Tag Archive | community

65 and still trying on line dating`1

So its been about 4 weeks now that I have been trolling various on line dating sites. I have had a couple of coffee dates which I must say I have enjoyed. In many ways its like what I imagine speed dating is like. The conversation has a rushed quality to it. All too quickly I find my self in very personal territory. I push on barely paying full attention because all of my questions are racing and I don’t want to forget to ask the big questions like, what do you like to do when you are not working? Have you ever killed anyone? Served time in jail? Read, like movies, any current girlfriends?

Of course I don’t remember much. I do note if he is a good kisser. And then there is the sex question….do you like sex….well yes, yes I do but its been awhile. On one occasion after making out for a little bit I realized my guy had an erection and he was very large. My first reaction was I am going to have to get myself a dilator kit for sure. If I am to have any kind of penetration I’ll need to work on that.

This was just the beginning of my to do list. Once the question of sex came up I began my inventory starting in the evening while getting ready for bed I wrapped myself in my favorite blue and white fleece snow-flaked bathrobe, very warm but not very sexy. I look down and I see my giant toenails with chipped polish from the summer. These nails are so hard I could open up cans with them in an emergency. The  legs are bit hairy and I have a few hairs sprouting out from my pubic area where once there was a full bush.

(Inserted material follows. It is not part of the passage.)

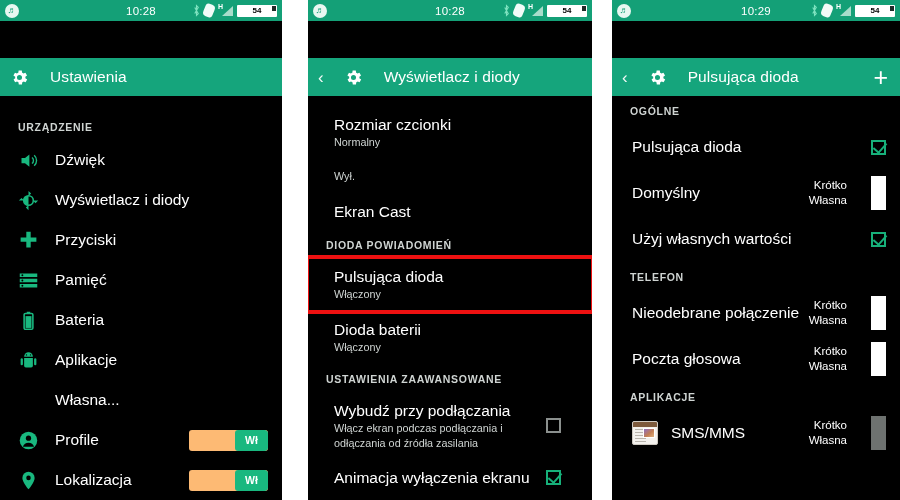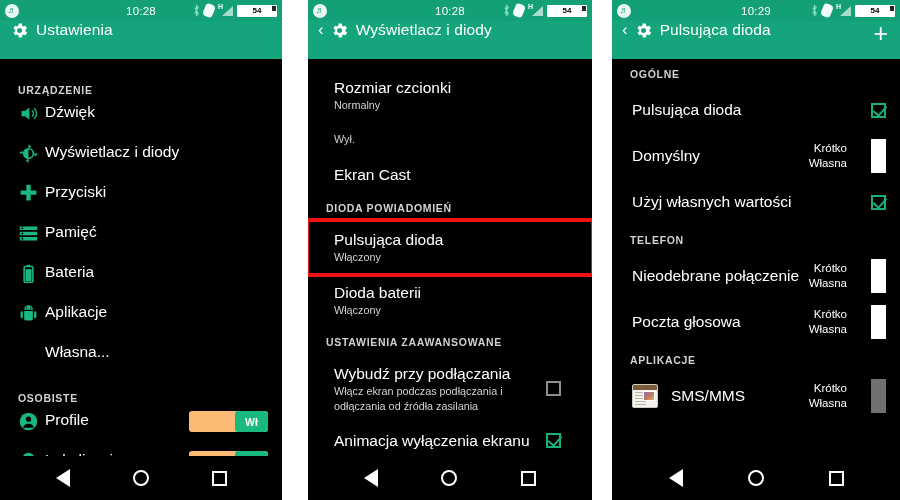"Ustawienia" .appbar { align-items: flex-start -> center; gap: 7px -> 21px; margin-top: none -> 37px }
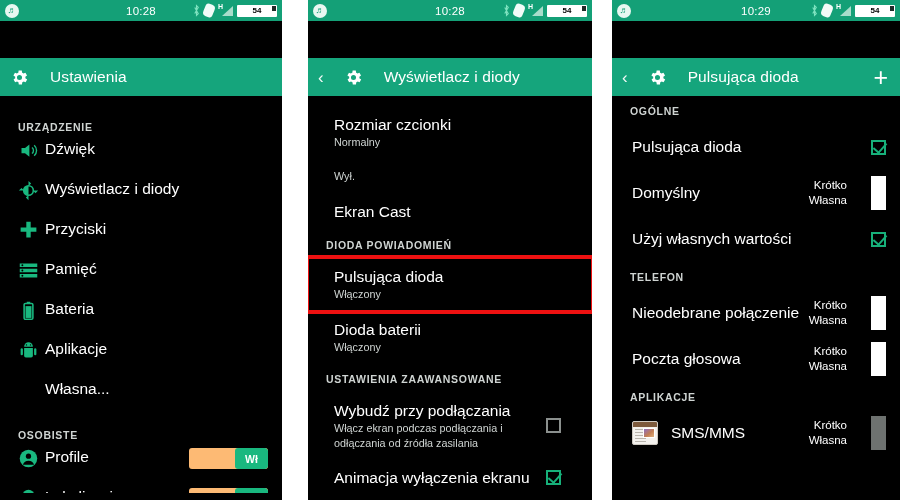"Dźwięk" .row { align-items: flex-start -> center; gap: 6px -> 16px }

That too will need some work.

It now dawns on me the meaning of ” must be well groomed” which has caught my eye in some of the profiles men have written in regards to qualities they were looking for in their date.Ever so slowly I realize that I might not be “well groomed” after being single for soo long I cut my grooming routine down to special occasions.  And it was very liberating.

However I have also become aware of my desire to bring out my more sensual being, Body scrubs scented with amber or vanilla, feet soaks, pedicures, massages all are now on my to do list in a very gentle haphazard way of course .

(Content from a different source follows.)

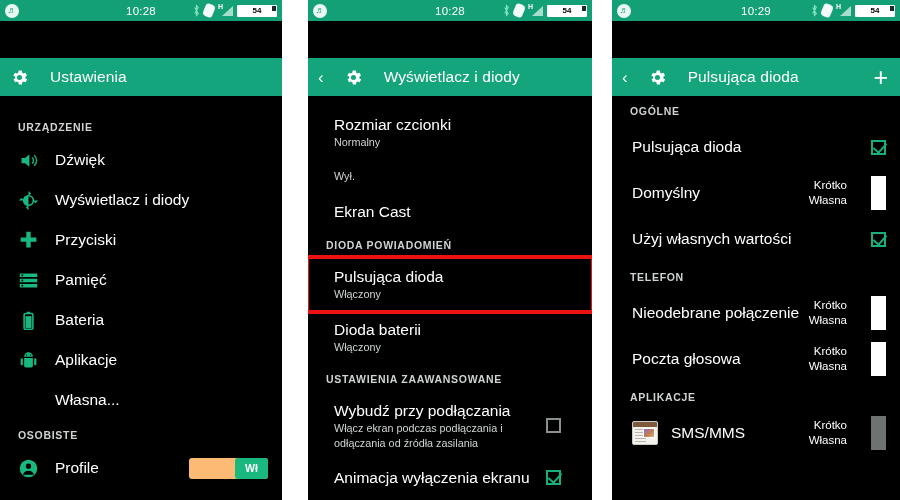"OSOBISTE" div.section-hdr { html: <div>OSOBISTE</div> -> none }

So you think you want to meet people to date on line

Okay so I have been on and off again about these dating sites. Curiosity and boredom gave me the wink so I figured why not?

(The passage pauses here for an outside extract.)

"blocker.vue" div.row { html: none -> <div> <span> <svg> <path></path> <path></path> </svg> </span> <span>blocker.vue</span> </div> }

There are more people out there then I ever imagined. Here I am ,soon to be this sixty-five year old  woman taking a chance getting her toes wet and the water is cold most of the time. My profile is short, I try to appear witty and sexy. But when I posted that I like making out on elevators boy did the water get hot. The guys just assumed I was having sex, ie blow jobs on the elevator. Now I wouldn’t mind having oral sex on an elevator but the only elevator in our town is maybe four floors high. Can’t get much done in that amount of time. Forget about a quickie…maybe if I didn’t have any underwear on that might speed things up and perhaps if I was enjoying a 21-year-old maybe… and if I wasn’t wearing anything like spank I don’t think so. But here’s the thing ,once we get the sex conversation out-of-the-way I get to hear some really nice stories

One guy was all excited about the elevator and slowly I began asking him about his life. Married, widowed and just broke up with his partner because she wanted him to marry her. Once he started, we talked for an hour. He was very honest about his past, he has been in recovery for 25 years he was addicted to coke and vodka( two of my favorites} He tried rehab many times, his wife divorced him and then he got it. They remarried and had a few good years together and then she got lung cancer and died very quickly. He went on to become a drug counselor in prisons and now he is retired.

Now I would have never met this person never mind him telling me about himself at this level. What I am learning is we all need to feel connected. There is so little community left. Bars are boring, Church yikes I don’t go and I’d rather sit here nice and warm and safe in my little piece of the universe ,that is until I get bored.